Merciful God, Wrathful God

Merciful God, Wrathful God May 2, 2018

Here, we can also see a connection to St. Ignatius’ ideas about the discernment of spirits:

Ignatius believed that these interior movements were caused by “good spirits” and “evil spirits.” We want to follow the action of a good spirit and reject the action of an evil spirit. Discernment of spirits is a way to understand God’s will or desire for us in our life.

Talk of good and evil spirits may seem foreign to us. Psychology gives us other names for what Ignatius called good and evil spirits. Yet Ignatius’s language is useful because it recognizes the reality of evil. Evil is both greater than we are and part of who we are. Our hearts are divided between good and evil impulses. To call these “spirits” simply recognizes the spiritual dimension of this inner struggle. (IgnatianSpirituality.com)

Practically, this could mean all manner of things: practicing hospitality and charity, standing up in justice for the poor and marginalized, righteous rebuke of others in a spirit of humility, prayer and meditation, etc. But the primary point is that, when Silesius speaks of God’s wrathfulness as a fairy tale, he does not mean that we cannot call God wrathful. What he means is that what we call the wrath of God is most often our acquiescing to the ways of the world and failing to guard ourselves.  God is not some angry sky being. He drives home the point in this poem:

I say it speeds thee not
That Christ rose from the grave,
So long as thou art still
To death and sin a slave.
(Angelus Silesius)

Hell—the ultimate punishment in some sense, the ultimate display of God’s wrath—is thus not necessarily some place of eternal torment as we might imagine from Dante. Rather, it could be construed as separation from God of the sort that Dives expresses in the Gospels. Fr. John Romanides (whose anti-Western stance, I should make clear, I do not approve of) has written on this conception of Hell:

Paradise and Hell do not exist from the point of view of God, but from the point of view of human beings. God will love everyone equally. He will send His grace to all, in the same way as He will send His grace to all, in the same way as He “makes his sun rise on the evil and on the good, and sends rain on the just and on the unjust” (Saint Matthew 5:45). But everyone will not accept God’s grace in the same way. Some will see God as Light and other as fire. The same will happen as with Holy Communion. For those who prepare themselves appropriately, Holy Communion is “for eternal life”, but for those who have “not been purified, Holy Communion is for judgment and condemnation…” (John Romanides)

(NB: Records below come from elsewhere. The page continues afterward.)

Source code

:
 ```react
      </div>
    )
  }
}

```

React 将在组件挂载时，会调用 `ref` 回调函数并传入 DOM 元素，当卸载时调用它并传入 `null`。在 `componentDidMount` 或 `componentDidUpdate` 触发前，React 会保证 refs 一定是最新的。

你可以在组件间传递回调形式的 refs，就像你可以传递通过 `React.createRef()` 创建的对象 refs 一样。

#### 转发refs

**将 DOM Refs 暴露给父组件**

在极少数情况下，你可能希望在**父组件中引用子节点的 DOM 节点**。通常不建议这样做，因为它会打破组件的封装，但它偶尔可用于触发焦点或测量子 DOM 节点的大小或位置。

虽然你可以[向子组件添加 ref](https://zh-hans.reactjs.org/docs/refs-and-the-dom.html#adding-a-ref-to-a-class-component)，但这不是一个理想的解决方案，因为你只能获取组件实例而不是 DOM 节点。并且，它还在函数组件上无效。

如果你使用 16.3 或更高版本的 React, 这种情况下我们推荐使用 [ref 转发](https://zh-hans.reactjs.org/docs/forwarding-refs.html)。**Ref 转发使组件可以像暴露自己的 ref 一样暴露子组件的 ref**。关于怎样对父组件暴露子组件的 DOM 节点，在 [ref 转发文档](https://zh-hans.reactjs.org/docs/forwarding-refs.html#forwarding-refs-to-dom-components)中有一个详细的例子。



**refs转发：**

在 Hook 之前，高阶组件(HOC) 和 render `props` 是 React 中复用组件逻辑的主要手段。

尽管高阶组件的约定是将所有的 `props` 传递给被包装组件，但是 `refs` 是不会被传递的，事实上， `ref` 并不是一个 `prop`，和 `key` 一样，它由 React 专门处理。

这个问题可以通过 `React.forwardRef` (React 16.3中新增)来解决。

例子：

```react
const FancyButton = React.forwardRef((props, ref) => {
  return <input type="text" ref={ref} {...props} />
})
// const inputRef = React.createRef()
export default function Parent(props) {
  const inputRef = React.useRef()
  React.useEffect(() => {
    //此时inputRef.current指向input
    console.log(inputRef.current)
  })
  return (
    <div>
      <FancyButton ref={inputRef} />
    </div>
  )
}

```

In other words, many like Silesius have seen Hell as a state of rejection of God’s grace, which is always offered, a sort of absence expressed as pure presence. Those in Hell cannot see God’s love for what it is and thus reject it. God’s wrath is thus identical with His love.

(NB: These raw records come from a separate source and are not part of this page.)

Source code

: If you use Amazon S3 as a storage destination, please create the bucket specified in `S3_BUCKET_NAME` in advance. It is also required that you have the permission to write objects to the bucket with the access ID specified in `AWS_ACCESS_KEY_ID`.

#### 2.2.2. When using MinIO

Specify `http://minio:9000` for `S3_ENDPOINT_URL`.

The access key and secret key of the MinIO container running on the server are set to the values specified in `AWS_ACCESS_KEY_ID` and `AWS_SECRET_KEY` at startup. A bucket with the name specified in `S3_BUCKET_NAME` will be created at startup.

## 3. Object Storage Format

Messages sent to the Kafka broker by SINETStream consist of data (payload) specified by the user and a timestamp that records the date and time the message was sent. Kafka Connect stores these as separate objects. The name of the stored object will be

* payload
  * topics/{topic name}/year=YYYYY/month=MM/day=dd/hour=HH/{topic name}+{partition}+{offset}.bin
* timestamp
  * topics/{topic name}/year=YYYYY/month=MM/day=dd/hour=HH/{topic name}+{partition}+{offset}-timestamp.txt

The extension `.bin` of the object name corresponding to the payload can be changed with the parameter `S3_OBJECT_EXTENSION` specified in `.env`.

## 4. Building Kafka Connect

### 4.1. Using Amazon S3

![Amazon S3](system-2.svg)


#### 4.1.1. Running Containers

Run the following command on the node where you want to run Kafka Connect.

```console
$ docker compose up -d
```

I do not, however, mean to imply that all bad things that happen are the fault of the people who experience those bad things. No, no, not at all! The nature of evil in the world is terribly complex. It is not that case that one sins and thus receives punishment in some strange mathematical way. Many have written on the myriad ways in which culpability is reduced by conditions ranging from psychological issues to social circumstances.  Sin, as Silesius presents it, makes it harder to live a Christian life, but doesn’t mean at all that God abuses you.

I simply mean to point out that Silesius offers us a way to think about the struggle that is Christianity, and how that struggles relates to a God who is both merciful and wrathful, loving and vengeful.

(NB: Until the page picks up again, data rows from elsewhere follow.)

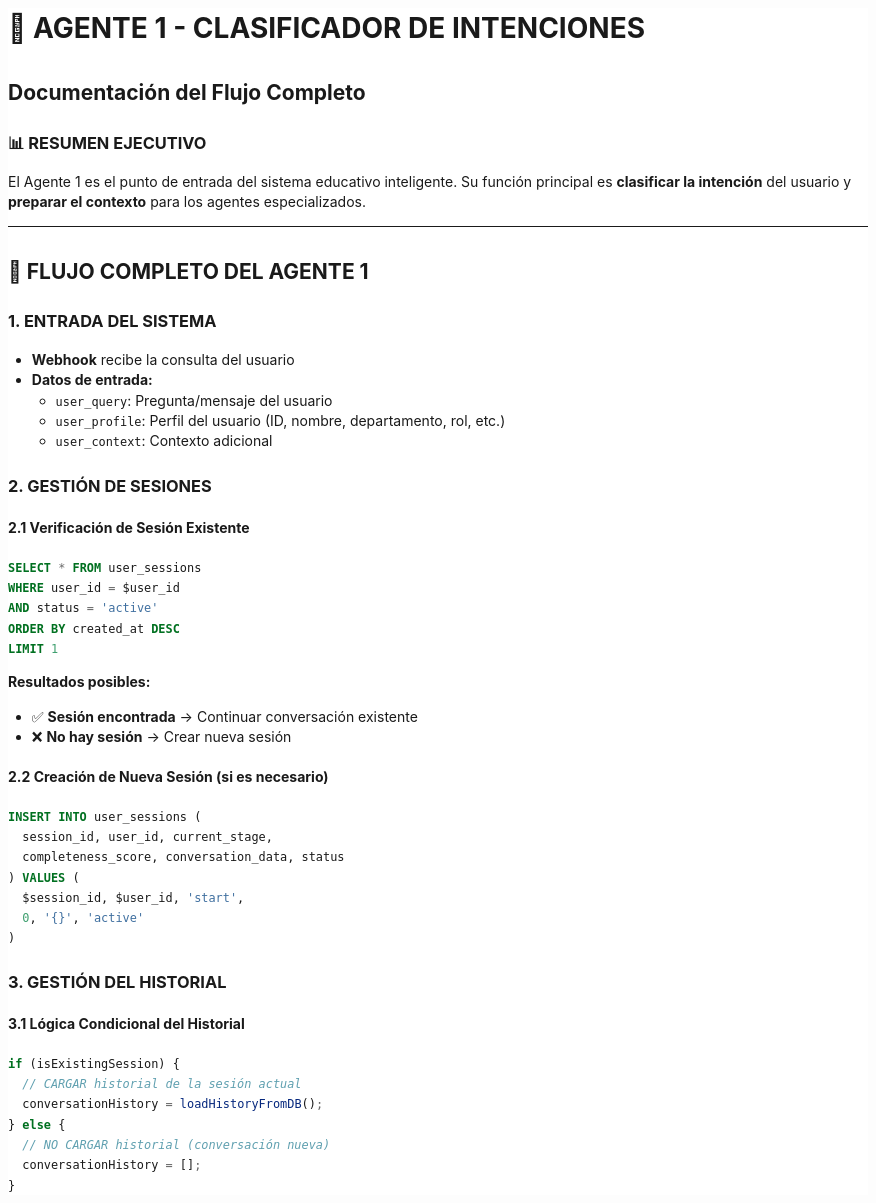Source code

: # 🤖 AGENTE 1 - CLASIFICADOR DE INTENCIONES
## Documentación del Flujo Completo

### 📊 **RESUMEN EJECUTIVO**
El Agente 1 es el punto de entrada del sistema educativo inteligente. Su función principal es **clasificar la intención** del usuario y **preparar el contexto** para los agentes especializados.

---

## 🔄 **FLUJO COMPLETO DEL AGENTE 1**

### **1. ENTRADA DEL SISTEMA**
- **Webhook** recibe la consulta del usuario
- **Datos de entrada:**
  - `user_query`: Pregunta/mensaje del usuario
  - `user_profile`: Perfil del usuario (ID, nombre, departamento, rol, etc.)
  - `user_context`: Contexto adicional

### **2. GESTIÓN DE SESIONES**

#### **2.1 Verificación de Sesión Existente**
```sql
SELECT * FROM user_sessions 
WHERE user_id = $user_id 
AND status = 'active' 
ORDER BY created_at DESC 
LIMIT 1
```

**Resultados posibles:**
- ✅ **Sesión encontrada** → Continuar conversación existente
- ❌ **No hay sesión** → Crear nueva sesión

#### **2.2 Creación de Nueva Sesión (si es necesario)**
```sql
INSERT INTO user_sessions (
  session_id, user_id, current_stage, 
  completeness_score, conversation_data, status
) VALUES (
  $session_id, $user_id, 'start', 
  0, '{}', 'active'
)
```

### **3. GESTIÓN DEL HISTORIAL**

#### **3.1 Lógica Condicional del Historial**
```javascript
if (isExistingSession) {
  // CARGAR historial de la sesión actual
  conversationHistory = loadHistoryFromDB();
} else {
  // NO CARGAR historial (conversación nueva)
  conversationHistory = [];
}
```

Funnily enough, my use of a Western mystic implies that Romanides is wrong, that this tradition did exist in the West just as it did in the East. But that is, by and large, besides the point. What thinking with Silesius on this topic does is two things: for one, we are reminded that what seems paradox is not always so. Second, we are given an opportunity to reflect on God’s grace, on what is available to us and how we ought to make use of it. We are, in this sense, called to repentance—a fact that I can only imagine every Christian thinker from the Desert Hermits to Aquinas, Silesius, and Romanides would agree on.